» **Job**:
Convert every line below into a JSON list of strings, with each line as its own string and any blank lines omitted.

— BEGIN Record list —

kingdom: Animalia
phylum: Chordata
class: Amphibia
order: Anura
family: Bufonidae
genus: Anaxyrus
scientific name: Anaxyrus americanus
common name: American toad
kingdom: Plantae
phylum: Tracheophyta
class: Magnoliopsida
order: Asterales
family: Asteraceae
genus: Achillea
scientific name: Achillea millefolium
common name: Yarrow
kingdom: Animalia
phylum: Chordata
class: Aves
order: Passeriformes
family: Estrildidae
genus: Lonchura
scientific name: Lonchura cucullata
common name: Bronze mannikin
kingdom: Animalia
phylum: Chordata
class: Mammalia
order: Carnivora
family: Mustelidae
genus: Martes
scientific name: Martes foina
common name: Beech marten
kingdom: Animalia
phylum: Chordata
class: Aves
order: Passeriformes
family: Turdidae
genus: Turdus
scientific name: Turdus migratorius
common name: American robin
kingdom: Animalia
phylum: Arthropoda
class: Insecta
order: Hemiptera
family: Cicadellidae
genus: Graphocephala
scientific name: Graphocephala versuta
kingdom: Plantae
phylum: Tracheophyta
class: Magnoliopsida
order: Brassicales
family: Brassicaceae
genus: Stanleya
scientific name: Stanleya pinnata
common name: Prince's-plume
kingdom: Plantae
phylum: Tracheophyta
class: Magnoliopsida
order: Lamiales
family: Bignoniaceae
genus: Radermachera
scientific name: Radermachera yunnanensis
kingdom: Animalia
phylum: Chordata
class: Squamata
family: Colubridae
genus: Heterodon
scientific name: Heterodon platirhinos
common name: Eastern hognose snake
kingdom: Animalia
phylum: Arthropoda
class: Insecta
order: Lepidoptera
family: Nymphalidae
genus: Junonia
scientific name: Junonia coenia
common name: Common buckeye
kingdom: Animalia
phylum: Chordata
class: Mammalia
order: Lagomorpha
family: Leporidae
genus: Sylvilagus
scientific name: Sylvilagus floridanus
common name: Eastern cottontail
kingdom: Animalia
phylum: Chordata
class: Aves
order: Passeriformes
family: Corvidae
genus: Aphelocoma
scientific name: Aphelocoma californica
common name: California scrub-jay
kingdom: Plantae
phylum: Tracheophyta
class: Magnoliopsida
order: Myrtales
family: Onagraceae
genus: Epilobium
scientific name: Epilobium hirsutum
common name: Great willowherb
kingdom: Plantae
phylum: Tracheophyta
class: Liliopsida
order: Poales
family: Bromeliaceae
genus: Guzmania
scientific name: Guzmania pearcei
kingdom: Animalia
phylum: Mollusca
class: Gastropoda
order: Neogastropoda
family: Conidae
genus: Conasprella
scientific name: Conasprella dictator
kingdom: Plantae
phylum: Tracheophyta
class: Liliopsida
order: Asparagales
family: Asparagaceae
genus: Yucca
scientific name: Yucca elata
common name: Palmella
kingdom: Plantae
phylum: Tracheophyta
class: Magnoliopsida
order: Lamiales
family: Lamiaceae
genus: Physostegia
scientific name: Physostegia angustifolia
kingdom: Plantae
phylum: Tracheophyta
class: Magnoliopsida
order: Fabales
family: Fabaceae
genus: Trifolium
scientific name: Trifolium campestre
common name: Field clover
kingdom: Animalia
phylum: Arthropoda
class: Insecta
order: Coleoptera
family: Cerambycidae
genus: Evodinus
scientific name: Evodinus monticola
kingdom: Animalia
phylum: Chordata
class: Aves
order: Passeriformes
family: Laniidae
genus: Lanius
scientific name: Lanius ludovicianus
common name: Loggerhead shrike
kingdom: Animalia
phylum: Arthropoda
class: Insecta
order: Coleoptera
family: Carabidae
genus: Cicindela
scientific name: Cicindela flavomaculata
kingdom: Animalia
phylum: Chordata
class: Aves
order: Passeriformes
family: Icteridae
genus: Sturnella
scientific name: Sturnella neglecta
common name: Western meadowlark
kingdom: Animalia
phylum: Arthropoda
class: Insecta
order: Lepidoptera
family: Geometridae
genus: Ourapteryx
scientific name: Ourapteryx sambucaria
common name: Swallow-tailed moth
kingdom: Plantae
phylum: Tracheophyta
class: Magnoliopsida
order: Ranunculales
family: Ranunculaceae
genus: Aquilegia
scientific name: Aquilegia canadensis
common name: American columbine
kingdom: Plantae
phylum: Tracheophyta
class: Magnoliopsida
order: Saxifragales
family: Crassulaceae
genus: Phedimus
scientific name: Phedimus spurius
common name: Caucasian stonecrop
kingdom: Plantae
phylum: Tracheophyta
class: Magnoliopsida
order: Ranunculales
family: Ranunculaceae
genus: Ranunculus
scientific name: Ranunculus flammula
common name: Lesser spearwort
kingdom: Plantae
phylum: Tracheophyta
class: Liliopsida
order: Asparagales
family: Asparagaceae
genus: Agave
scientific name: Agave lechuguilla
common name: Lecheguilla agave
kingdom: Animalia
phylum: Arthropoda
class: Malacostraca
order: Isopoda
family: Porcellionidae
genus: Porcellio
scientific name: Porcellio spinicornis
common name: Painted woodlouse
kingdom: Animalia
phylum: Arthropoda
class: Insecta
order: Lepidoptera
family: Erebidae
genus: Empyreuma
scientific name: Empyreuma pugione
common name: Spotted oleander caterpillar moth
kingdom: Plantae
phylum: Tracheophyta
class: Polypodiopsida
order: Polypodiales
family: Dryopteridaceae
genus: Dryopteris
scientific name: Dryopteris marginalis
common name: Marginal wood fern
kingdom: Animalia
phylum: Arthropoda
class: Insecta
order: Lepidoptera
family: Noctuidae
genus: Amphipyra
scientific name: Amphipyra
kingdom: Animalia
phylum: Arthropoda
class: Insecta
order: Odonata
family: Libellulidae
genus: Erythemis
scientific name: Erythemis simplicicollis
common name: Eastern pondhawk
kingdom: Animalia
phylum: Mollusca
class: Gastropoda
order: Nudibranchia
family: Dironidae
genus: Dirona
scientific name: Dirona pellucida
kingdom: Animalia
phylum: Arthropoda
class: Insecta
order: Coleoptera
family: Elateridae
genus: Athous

— END Record list —

» **Task result**:
[
  "kingdom: Animalia",
  "phylum: Chordata",
  "class: Amphibia",
  "order: Anura",
  "family: Bufonidae",
  "genus: Anaxyrus",
  "scientific name: Anaxyrus americanus",
  "common name: American toad",
  "kingdom: Plantae",
  "phylum: Tracheophyta",
  "class: Magnoliopsida",
  "order: Asterales",
  "family: Asteraceae",
  "genus: Achillea",
  "scientific name: Achillea millefolium",
  "common name: Yarrow",
  "kingdom: Animalia",
  "phylum: Chordata",
  "class: Aves",
  "order: Passeriformes",
  "family: Estrildidae",
  "genus: Lonchura",
  "scientific name: Lonchura cucullata",
  "common name: Bronze mannikin",
  "kingdom: Animalia",
  "phylum: Chordata",
  "class: Mammalia",
  "order: Carnivora",
  "family: Mustelidae",
  "genus: Martes",
  "scientific name: Martes foina",
  "common name: Beech marten",
  "kingdom: Animalia",
  "phylum: Chordata",
  "class: Aves",
  "order: Passeriformes",
  "family: Turdidae",
  "genus: Turdus",
  "scientific name: Turdus migratorius",
  "common name: American robin",
  "kingdom: Animalia",
  "phylum: Arthropoda",
  "class: Insecta",
  "order: Hemiptera",
  "family: Cicadellidae",
  "genus: Graphocephala",
  "scientific name: Graphocephala versuta",
  "kingdom: Plantae",
  "phylum: Tracheophyta",
  "class: Magnoliopsida",
  "order: Brassicales",
  "family: Brassicaceae",
  "genus: Stanleya",
  "scientific name: Stanleya pinnata",
  "common name: Prince's-plume",
  "kingdom: Plantae",
  "phylum: Tracheophyta",
  "class: Magnoliopsida",
  "order: Lamiales",
  "family: Bignoniaceae",
  "genus: Radermachera",
  "scientific name: Radermachera yunnanensis",
  "kingdom: Animalia",
  "phylum: Chordata",
  "class: Squamata",
  "family: Colubridae",
  "genus: Heterodon",
  "scientific name: Heterodon platirhinos",
  "common name: Eastern hognose snake",
  "kingdom: Animalia",
  "phylum: Arthropoda",
  "class: Insecta",
  "order: Lepidoptera",
  "family: Nymphalidae",
  "genus: Junonia",
  "scientific name: Junonia coenia",
  "common name: Common buckeye",
  "kingdom: Animalia",
  "phylum: Chordata",
  "class: Mammalia",
  "order: Lagomorpha",
  "family: Leporidae",
  "genus: Sylvilagus",
  "scientific name: Sylvilagus floridanus",
  "common name: Eastern cottontail",
  "kingdom: Animalia",
  "phylum: Chordata",
  "class: Aves",
  "order: Passeriformes",
  "family: Corvidae",
  "genus: Aphelocoma",
  "scientific name: Aphelocoma californica",
  "common name: California scrub-jay",
  "kingdom: Plantae",
  "phylum: Tracheophyta",
  "class: Magnoliopsida",
  "order: Myrtales",
  "family: Onagraceae",
  "genus: Epilobium",
  "scientific name: Epilobium hirsutum",
  "common name: Great willowherb",
  "kingdom: Plantae",
  "phylum: Tracheophyta",
  "class: Liliopsida",
  "order: Poales",
  "family: Bromeliaceae",
  "genus: Guzmania",
  "scientific name: Guzmania pearcei",
  "kingdom: Animalia",
  "phylum: Mollusca",
  "class: Gastropoda",
  "order: Neogastropoda",
  "family: Conidae",
  "genus: Conasprella",
  "scientific name: Conasprella dictator",
  "kingdom: Plantae",
  "phylum: Tracheophyta",
  "class: Liliopsida",
  "order: Asparagales",
  "family: Asparagaceae",
  "genus: Yucca",
  "scientific name: Yucca elata",
  "common name: Palmella",
  "kingdom: Plantae",
  "phylum: Tracheophyta",
  "class: Magnoliopsida",
  "order: Lamiales",
  "family: Lamiaceae",
  "genus: Physostegia",
  "scientific name: Physostegia angustifolia",
  "kingdom: Plantae",
  "phylum: Tracheophyta",
  "class: Magnoliopsida",
  "order: Fabales",
  "family: Fabaceae",
  "genus: Trifolium",
  "scientific name: Trifolium campestre",
  "common name: Field clover",
  "kingdom: Animalia",
  "phylum: Arthropoda",
  "class: Insecta",
  "order: Coleoptera",
  "family: Cerambycidae",
  "genus: Evodinus",
  "scientific name: Evodinus monticola",
  "kingdom: Animalia",
  "phylum: Chordata",
  "class: Aves",
  "order: Passeriformes",
  "family: Laniidae",
  "genus: Lanius",
  "scientific name: Lanius ludovicianus",
  "common name: Loggerhead shrike",
  "kingdom: Animalia",
  "phylum: Arthropoda",
  "class: Insecta",
  "order: Coleoptera",
  "family: Carabidae",
  "genus: Cicindela",
  "scientific name: Cicindela flavomaculata",
  "kingdom: Animalia",
  "phylum: Chordata",
  "class: Aves",
  "order: Passeriformes",
  "family: Icteridae",
  "genus: Sturnella",
  "scientific name: Sturnella neglecta",
  "common name: Western meadowlark",
  "kingdom: Animalia",
  "phylum: Arthropoda",
  "class: Insecta",
  "order: Lepidoptera",
  "family: Geometridae",
  "genus: Ourapteryx",
  "scientific name: Ourapteryx sambucaria",
  "common name: Swallow-tailed moth",
  "kingdom: Plantae",
  "phylum: Tracheophyta",
  "class: Magnoliopsida",
  "order: Ranunculales",
  "family: Ranunculaceae",
  "genus: Aquilegia",
  "scientific name: Aquilegia canadensis",
  "common name: American columbine",
  "kingdom: Plantae",
  "phylum: Tracheophyta",
  "class: Magnoliopsida",
  "order: Saxifragales",
  "family: Crassulaceae",
  "genus: Phedimus",
  "scientific name: Phedimus spurius",
  "common name: Caucasian stonecrop",
  "kingdom: Plantae",
  "phylum: Tracheophyta",
  "class: Magnoliopsida",
  "order: Ranunculales",
  "family: Ranunculaceae",
  "genus: Ranunculus",
  "scientific name: Ranunculus flammula",
  "common name: Lesser spearwort",
  "kingdom: Plantae",
  "phylum: Tracheophyta",
  "class: Liliopsida",
  "order: Asparagales",
  "family: Asparagaceae",
  "genus: Agave",
  "scientific name: Agave lechuguilla",
  "common name: Lecheguilla agave",
  "kingdom: Animalia",
  "phylum: Arthropoda",
  "class: Malacostraca",
  "order: Isopoda",
  "family: Porcellionidae",
  "genus: Porcellio",
  "scientific name: Porcellio spinicornis",
  "common name: Painted woodlouse",
  "kingdom: Animalia",
  "phylum: Arthropoda",
  "class: Insecta",
  "order: Lepidoptera",
  "family: Erebidae",
  "genus: Empyreuma",
  "scientific name: Empyreuma pugione",
  "common name: Spotted oleander caterpillar moth",
  "kingdom: Plantae",
  "phylum: Tracheophyta",
  "class: Polypodiopsida",
  "order: Polypodiales",
  "family: Dryopteridaceae",
  "genus: Dryopteris",
  "scientific name: Dryopteris marginalis",
  "common name: Marginal wood fern",
  "kingdom: Animalia",
  "phylum: Arthropoda",
  "class: Insecta",
  "order: Lepidoptera",
  "family: Noctuidae",
  "genus: Amphipyra",
  "scientific name: Amphipyra",
  "kingdom: Animalia",
  "phylum: Arthropoda",
  "class: Insecta",
  "order: Odonata",
  "family: Libellulidae",
  "genus: Erythemis",
  "scientific name: Erythemis simplicicollis",
  "common name: Eastern pondhawk",
  "kingdom: Animalia",
  "phylum: Mollusca",
  "class: Gastropoda",
  "order: Nudibranchia",
  "family: Dironidae",
  "genus: Dirona",
  "scientific name: Dirona pellucida",
  "kingdom: Animalia",
  "phylum: Arthropoda",
  "class: Insecta",
  "order: Coleoptera",
  "family: Elateridae",
  "genus: Athous"
]